Given all the money printing that the Bank of England has done – where is the investment in the UK? Years of politically driven austerity tampered down public projects, meanwhile libraries and community centres closed across the country. Meanwhile the UK has been investing in China’s development and the One Belt One Road Initiative.
The Guardian article concludes by calling where the UK is currently now “an impasse”. Two party representative democracy, the profit motive and the centralised state are all regarded as reasons for the impasse.
Regarding this as a political failure rather than a systemic one?
Currently the focus of the energy crisis has been on households. However, this massive increase will also affect businesses. Not only are they faced with higher input costs – energy, transport, rent – they will be faced with reduced demand from squeezed consumers.

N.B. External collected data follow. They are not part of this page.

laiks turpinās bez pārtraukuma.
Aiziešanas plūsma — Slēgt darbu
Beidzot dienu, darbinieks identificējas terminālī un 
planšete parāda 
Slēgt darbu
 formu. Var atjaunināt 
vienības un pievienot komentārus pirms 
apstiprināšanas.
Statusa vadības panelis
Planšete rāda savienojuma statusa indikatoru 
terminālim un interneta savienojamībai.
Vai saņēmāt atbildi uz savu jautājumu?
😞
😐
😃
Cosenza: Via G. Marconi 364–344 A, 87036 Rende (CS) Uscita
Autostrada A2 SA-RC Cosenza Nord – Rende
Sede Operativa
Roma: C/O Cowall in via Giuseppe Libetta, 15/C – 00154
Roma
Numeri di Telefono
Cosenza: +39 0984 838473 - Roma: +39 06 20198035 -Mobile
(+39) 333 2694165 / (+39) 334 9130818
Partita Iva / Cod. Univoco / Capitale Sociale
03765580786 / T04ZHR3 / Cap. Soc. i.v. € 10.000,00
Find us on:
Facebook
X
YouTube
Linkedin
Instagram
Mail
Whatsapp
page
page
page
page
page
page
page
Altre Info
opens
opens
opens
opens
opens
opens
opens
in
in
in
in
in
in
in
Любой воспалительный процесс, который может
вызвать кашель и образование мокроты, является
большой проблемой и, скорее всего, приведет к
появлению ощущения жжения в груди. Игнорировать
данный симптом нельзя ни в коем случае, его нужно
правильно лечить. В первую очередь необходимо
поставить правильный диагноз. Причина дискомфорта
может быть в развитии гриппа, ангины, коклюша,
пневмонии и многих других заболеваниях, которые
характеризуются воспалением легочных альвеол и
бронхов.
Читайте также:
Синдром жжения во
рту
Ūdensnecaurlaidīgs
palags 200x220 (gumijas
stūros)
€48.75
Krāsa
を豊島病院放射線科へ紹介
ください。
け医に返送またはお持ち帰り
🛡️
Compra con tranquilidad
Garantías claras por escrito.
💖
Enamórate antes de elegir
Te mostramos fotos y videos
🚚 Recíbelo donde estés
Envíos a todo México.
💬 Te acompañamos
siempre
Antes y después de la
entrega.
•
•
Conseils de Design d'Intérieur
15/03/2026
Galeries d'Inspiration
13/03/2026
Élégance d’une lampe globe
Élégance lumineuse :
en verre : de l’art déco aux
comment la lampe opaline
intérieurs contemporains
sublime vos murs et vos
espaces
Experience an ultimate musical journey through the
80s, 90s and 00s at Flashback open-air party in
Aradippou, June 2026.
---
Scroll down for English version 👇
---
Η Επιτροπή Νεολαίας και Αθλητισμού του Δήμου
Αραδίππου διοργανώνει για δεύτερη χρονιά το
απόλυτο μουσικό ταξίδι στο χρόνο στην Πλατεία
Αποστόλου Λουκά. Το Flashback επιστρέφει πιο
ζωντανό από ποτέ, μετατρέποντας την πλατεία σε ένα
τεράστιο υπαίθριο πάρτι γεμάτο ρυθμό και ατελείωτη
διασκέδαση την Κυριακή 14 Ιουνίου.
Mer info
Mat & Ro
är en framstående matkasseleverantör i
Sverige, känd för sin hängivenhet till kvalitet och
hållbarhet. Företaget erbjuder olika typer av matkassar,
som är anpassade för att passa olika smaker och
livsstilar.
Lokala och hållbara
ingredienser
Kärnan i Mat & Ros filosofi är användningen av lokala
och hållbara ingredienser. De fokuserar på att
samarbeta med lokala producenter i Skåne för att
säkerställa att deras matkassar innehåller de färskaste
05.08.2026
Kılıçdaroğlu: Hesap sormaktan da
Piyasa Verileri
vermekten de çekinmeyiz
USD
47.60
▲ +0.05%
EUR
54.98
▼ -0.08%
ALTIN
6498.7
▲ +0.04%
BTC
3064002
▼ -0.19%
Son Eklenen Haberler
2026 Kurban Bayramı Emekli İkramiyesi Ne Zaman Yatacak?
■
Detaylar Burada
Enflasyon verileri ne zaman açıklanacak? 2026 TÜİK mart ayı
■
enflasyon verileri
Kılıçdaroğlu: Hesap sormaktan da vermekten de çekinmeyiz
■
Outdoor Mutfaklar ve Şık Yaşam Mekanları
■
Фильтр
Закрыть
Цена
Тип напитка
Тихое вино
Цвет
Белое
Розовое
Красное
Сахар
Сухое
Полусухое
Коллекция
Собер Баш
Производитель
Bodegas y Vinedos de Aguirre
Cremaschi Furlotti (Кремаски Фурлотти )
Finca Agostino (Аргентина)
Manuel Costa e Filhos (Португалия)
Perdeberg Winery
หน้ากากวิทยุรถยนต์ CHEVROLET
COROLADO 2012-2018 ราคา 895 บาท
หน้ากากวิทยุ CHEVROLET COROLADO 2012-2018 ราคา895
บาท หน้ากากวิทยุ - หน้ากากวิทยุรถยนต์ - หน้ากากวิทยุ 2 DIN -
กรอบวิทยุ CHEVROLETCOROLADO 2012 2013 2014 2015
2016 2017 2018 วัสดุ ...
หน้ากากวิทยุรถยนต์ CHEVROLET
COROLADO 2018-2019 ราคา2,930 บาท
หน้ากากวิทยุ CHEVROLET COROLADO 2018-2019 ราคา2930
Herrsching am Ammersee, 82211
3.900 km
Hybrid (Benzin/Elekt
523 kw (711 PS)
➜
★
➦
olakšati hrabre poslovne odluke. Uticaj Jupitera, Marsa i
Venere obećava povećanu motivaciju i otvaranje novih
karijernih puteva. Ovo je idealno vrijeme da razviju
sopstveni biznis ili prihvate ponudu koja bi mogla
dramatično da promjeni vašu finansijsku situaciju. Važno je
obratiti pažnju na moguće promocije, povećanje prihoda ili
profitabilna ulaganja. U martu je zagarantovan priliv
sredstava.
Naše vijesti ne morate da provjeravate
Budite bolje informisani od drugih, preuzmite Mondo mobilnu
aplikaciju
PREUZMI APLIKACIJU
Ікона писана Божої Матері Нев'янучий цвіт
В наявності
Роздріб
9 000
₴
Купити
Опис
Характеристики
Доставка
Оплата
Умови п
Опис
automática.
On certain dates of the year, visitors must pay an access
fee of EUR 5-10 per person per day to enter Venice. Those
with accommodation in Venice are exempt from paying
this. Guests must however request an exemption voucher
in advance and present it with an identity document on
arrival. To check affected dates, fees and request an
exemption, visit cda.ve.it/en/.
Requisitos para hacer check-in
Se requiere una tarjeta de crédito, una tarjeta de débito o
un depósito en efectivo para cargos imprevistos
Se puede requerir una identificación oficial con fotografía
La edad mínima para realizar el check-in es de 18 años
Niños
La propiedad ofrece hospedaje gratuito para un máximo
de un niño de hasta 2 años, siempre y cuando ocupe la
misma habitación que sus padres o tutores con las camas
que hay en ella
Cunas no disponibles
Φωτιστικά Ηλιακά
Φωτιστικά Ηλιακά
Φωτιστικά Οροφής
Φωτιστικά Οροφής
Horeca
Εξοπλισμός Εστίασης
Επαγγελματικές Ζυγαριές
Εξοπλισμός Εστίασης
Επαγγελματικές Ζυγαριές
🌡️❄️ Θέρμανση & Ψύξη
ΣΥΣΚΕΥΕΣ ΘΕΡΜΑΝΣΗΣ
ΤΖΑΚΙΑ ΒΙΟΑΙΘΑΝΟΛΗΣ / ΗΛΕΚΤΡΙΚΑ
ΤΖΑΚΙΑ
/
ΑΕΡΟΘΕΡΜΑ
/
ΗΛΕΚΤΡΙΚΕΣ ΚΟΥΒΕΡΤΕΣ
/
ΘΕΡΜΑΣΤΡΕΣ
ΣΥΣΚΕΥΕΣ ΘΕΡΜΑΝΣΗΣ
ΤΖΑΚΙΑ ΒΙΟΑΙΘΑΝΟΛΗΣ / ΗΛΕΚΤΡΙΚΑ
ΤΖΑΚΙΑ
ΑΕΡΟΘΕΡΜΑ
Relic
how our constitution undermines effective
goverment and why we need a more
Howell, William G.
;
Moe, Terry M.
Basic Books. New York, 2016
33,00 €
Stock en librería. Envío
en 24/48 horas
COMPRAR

The French energy giant EDF says vulnerable customers in Britain will go from spending £1 for every £12 they earn on their energy to £1 for every £6 they earn this year.
This sort of depression of consumer demand hasn’t happened before in a consumer-led economy. The only solution on the table at the moment is helicopter money. The initial round was certainly spent into the economy, likely making the GDP figure not as bad as otherwise. The October round of helicopter money though is set to be sent direct to the energy companies towards the bill. The opposition want a windfall tax on excessive profits to freeze bills. The Institute for Fiscal Studies has “warned” the plan will cost £60bn a year to implement.
Facing this prospect a campaign has been launched called Don’t Pay UK. It’s plan is to gather a million people to pledge not to pay if there is another massive price hike in October. Mass non-payment has been used before in the UK to defeat the Poll Tax. Even just cancelling your direct debit will create serious issues for the energy companies if enough people do it at once.